PASSAGE PROVIDED
'''

Spreading sequence is bipolar and alternates between ±1, so squaring gives:

$$ c^{2}(t)=1, \forall t, $$
(4)

so z(t) can be written as:

$$ z(t)=b(t)+c(t)n(t). $$
(5)

From Eq. 5 it can be seen that noise signal is spread over a large bandwidth, and therefore, its power spectral density is low, much like the information signal in transmitter spreading procedure. After despreading, the information signal can be viewed as narrowband, where noise signal is made broadband. Using a low-pass filter, original information signal b(t) is recovered and noise n(t) is filtered out. Using a threshold detector, original message can be recovered [25].

3 Generating chaotic sequences for spread spectrum multiple access

Sample based chaotic signals can be generated from chaotic maps that give the mathematical description of a non-linear dynamical system. Although the signals are produced using a discrete non-linear system, they can be viewed as deterministic because their method of generation is known and is repeatable [17].

Chaotic maps are mathematical objects that can be given as [28]:

$$ X_{n+1}=F(X_{n}), $$
(6)

where X n is a state variable and F(X n ) is a mapping function.

There exists a large number of chaotic maps that can be used as chaotic sequence generators that were intensely studied before [17, 29]. Following one-, two-, and three-dimensional maps were chosen to generate chaotic spreading sequences in this paper:

Tent map [30]:

$$ F(X_{n+1}) =\left\{ \begin{array}{ll} 2 \mu X_{n} & \text{if} ~0 \leq X_{n} \leq 0.5 \\ 2 \mu (1- X_{n}) & \text{if} ~0.5 < X_{n} \leq 1. \end{array}\right. $$
(7)

'''

GIVEN DATA
'''

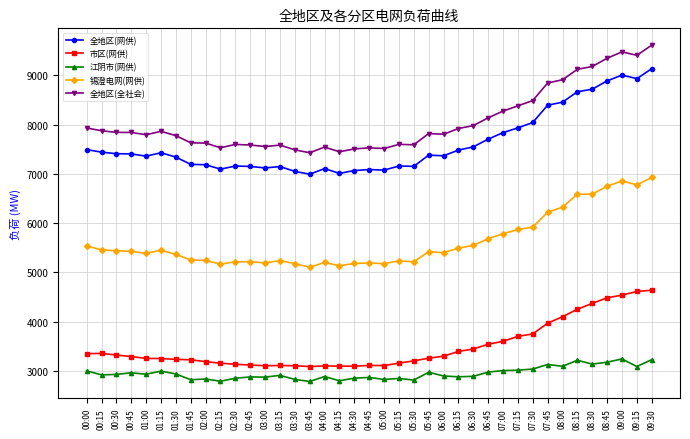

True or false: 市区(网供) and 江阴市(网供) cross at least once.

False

'''
'''

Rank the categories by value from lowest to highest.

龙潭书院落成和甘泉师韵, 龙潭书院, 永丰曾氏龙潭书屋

'''
'''

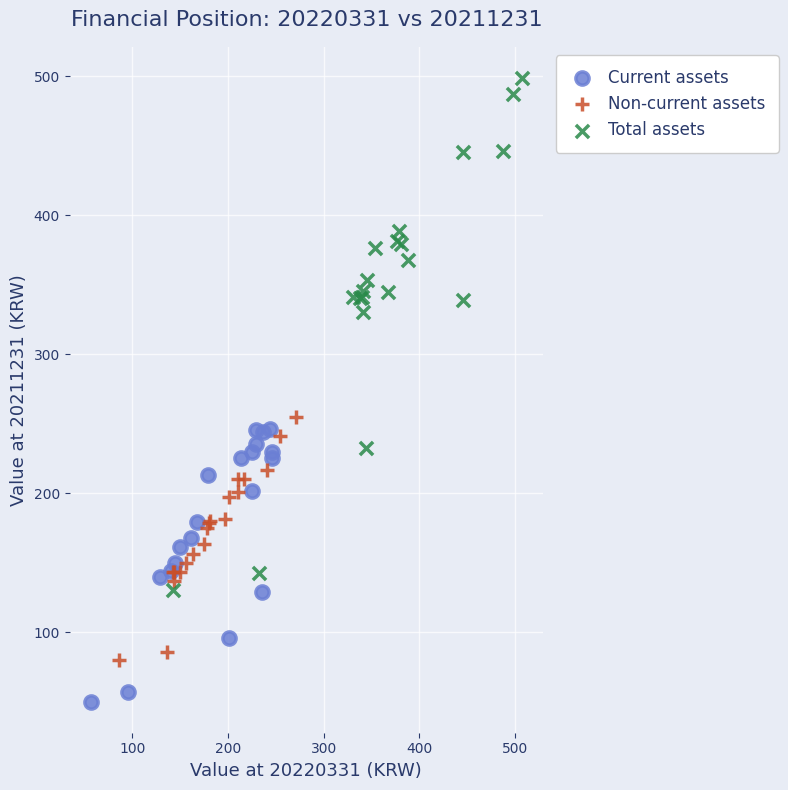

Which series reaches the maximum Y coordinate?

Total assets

'''

REQUIREMENT 1
Answer these questions about the passage on chaotic spreading sequences.
(a) What value does squaring the bipolar spreading sequence give for all t?
(b) After despreading, what filter recovers the original information signal b(t) and filters out the noise?
(c) Why can chaotic signals produced by a discrete non-linear system still be viewed as deterministic?
REQUIREMENT 2
In the entries, rename "maximum" to "highest" in everything from "Which series reaches" down to "Total assets". Keep all other wording the same, and give only those lines.

WORKED SOLUTION 1
(a) It gives 1, so c²(t) = 1 for all t.
(b) A low-pass filter.
(c) Their method of generation is known and repeatable.

WORKED SOLUTION 2
Which series reaches the highest Y coordinate?

Total assets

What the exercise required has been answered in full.